What happened after the rise of dictator Paul Biya to power has been a history of systemic assimilation of the people of Southern Cameroons. Through his work, our cultural heritage has been viciously attacked, our educational system relegated to an obscure corner, and our system of law cunningly replaced with the theatrics in French courts. Many voices have risen over the decades to denounce the injustices to which the Ambazonians have been subjected, but each time the people spoke, they got slammed down in the most vicious ways. The colonization and enslavement of the people of Ambazonia were designed to happen through phases — well-calculated phases.
First, they were treated as second-class citizens. Basic amenities, such as roads, medical facilities, electricity, and water — even in those places where the occupier tapped the richest resources — were, and still are, lacking. Our people had to begin to travel to Francophone cities for the services they required as well as documents — passport, retirement benefits, salaries, education, and a lot more. Second, they made us learn how to speak French, the colonial language, in order to have access to their educational system, markets and jobs. It isn’t surprising that the courts and the schools were gradually handed over to Francophones. The third phase has been characterized by the systematic dehumanization of our people. This phase was intended to make our people lose self-confidence and come to a point of apathy, where they believe that nothing can change the status quo; a point where they will have to see their life as a favour and show of kindness from the occupier.

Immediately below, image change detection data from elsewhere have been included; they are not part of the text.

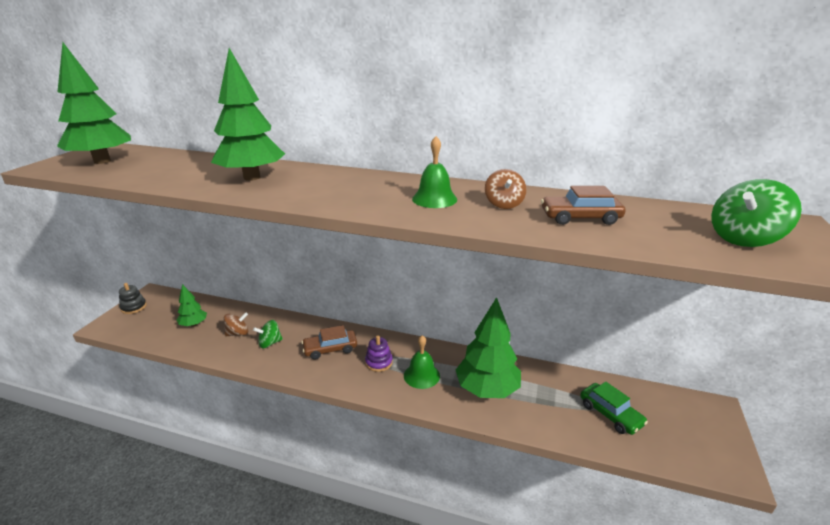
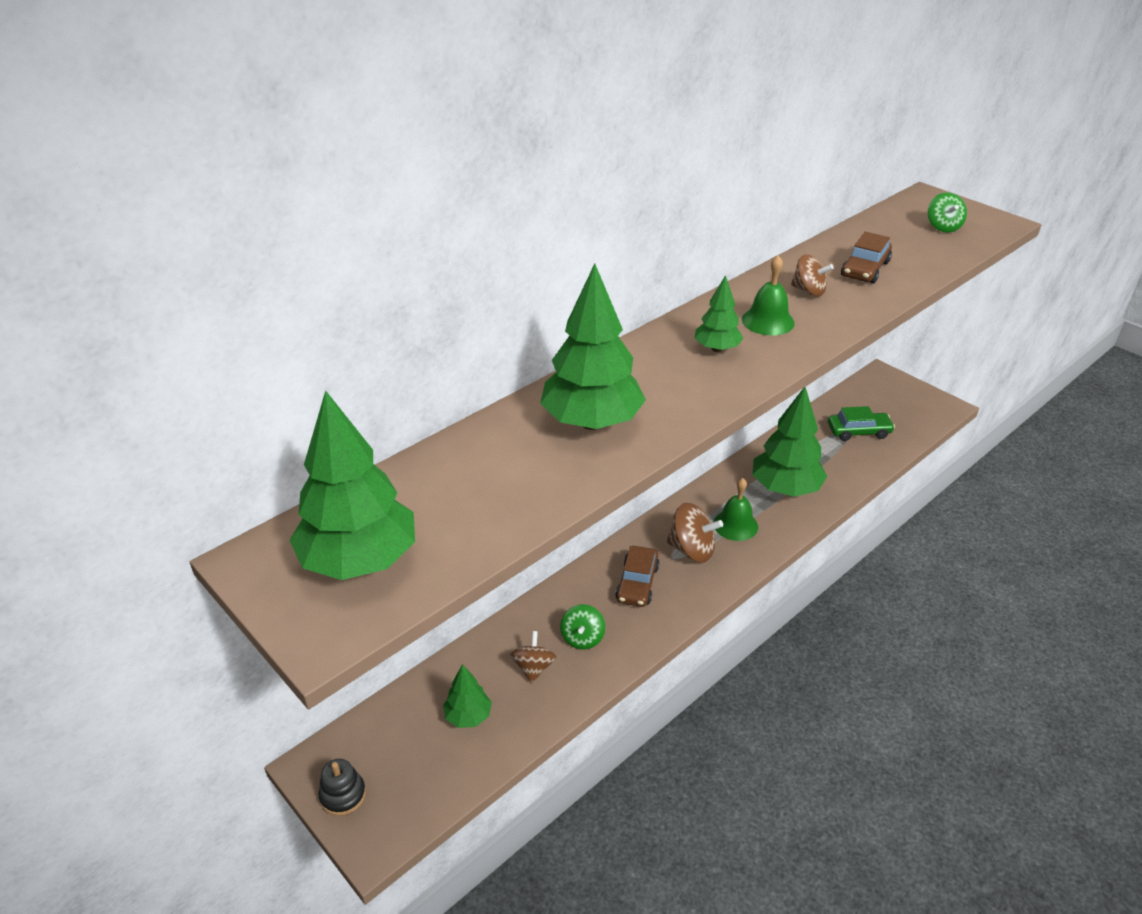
camera: 60 degrees left, 10 degrees up
purple stacking toy [365,336,393,372] -> brown spinning top [666,503,723,563]
green spinning top [711,179,802,247] -> green spinning top [928,192,967,233], size x0.66
none -> green tree [695,275,743,352]

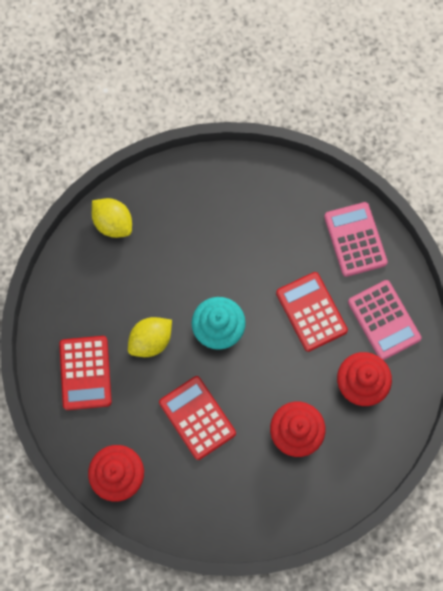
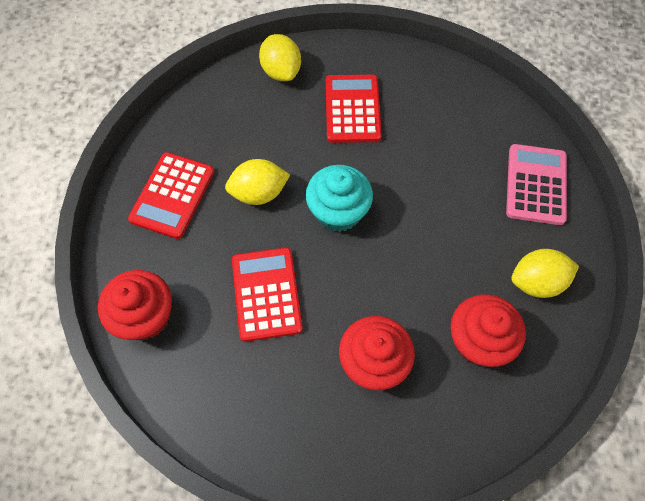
camera: 25 degrees right, 10 degrees down
red calculator [276,272,348,352] -> red calculator moved to [326,75,382,143]
pink calculator [348,280,421,360] -> yellow lemon [511,249,579,298]

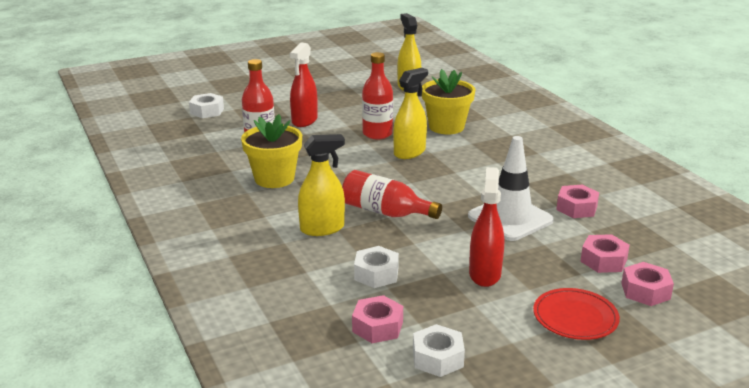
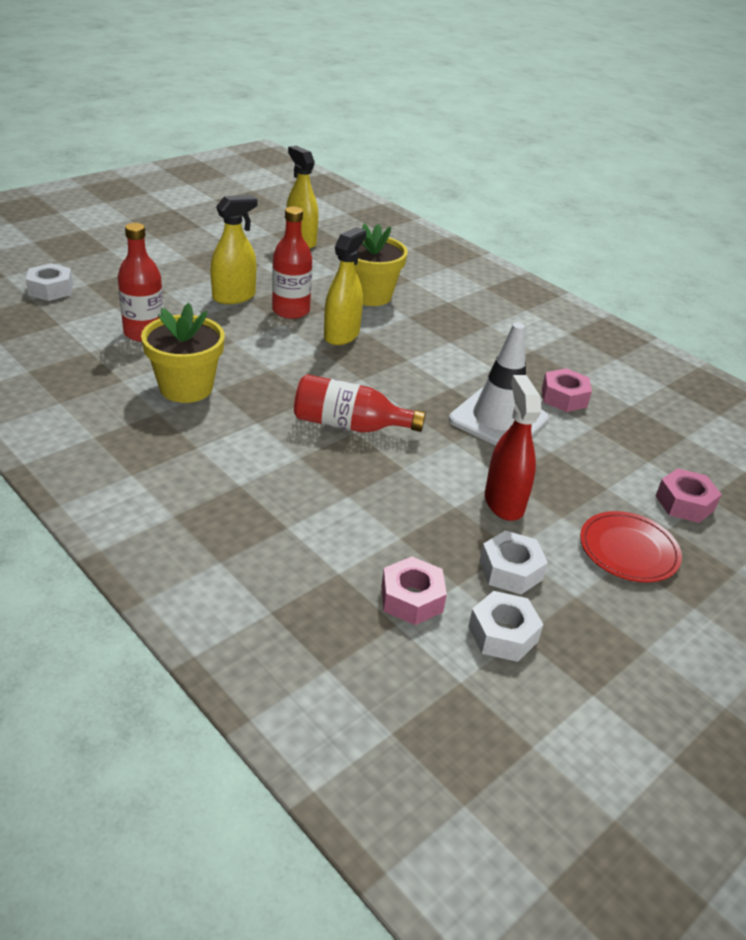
camera: 20 degrees left, 10 degrees up
red spray bottle [290,42,318,127] -> none
yellow spray bottle [298,134,345,236] -> yellow spray bottle moved to [211,195,258,304]
white nut [354,246,399,288] -> white nut moved to [479,530,548,595]
pink nut [580,234,630,273] -> none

The slaver wants you to believe that they have what you do not have. This will consequently put you into an enviable situation, in which he will literally take control of you. The slavers believe that they know what is best for you. They will try to negotiate with you on their own terms and, once you claim your right to think for yourself, they’ll find ways to shut you up. For instance, how many Ambazonians have been killed or jailed unjustly over the years, some of whom have been dying in dingy prisons, just for speaking out against the injustice and abuse? Furthermore, they will make you feel as though your life depended on them, while they suck on you like bed bugs.
Another tool that the occupier has successfully used against most of our people to keep them bound to their apron strings, and in which he has succeeded for far too long, has been fear. They believe that by killing our people, by raping our women and jailing our people, they will make us fear them. Thus, they continue to intimidate us. They kill us. They imprison us. And they bring all kinds of suffering upon us. They want us on our knees, deprived of everything, until, out of necessity, despair and the need for survival, we will cave in and start accepting the crumbs that fall from their tables. The inhuman treatment we have suffered over the years has been backed by the slave master, France, who has been using la République du Cameroun to indirectly rob us of oil, gas and other resources.
But this book isn’t about the suffering of our people.
It is about the rise of the phoenix from the ashes.